* TASK DESCRIPTION *
Work through the entries below and show every line in which "naturală" is found.

* STORED DATA *

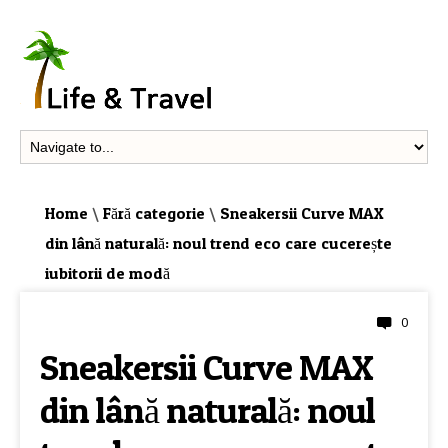
Home
\
Fără categorie
\
Sneakersii Curve MAX
din lână naturală: noul trend eco care cucerește
iubitorii de modă
0
FĂRĂ CATEGORIE
Sneakersii Curve MAX
din lână naturală: noul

* SOLUTION FOR THIS TASK *
din lână naturală: noul trend eco care cucerește
din lână naturală: noul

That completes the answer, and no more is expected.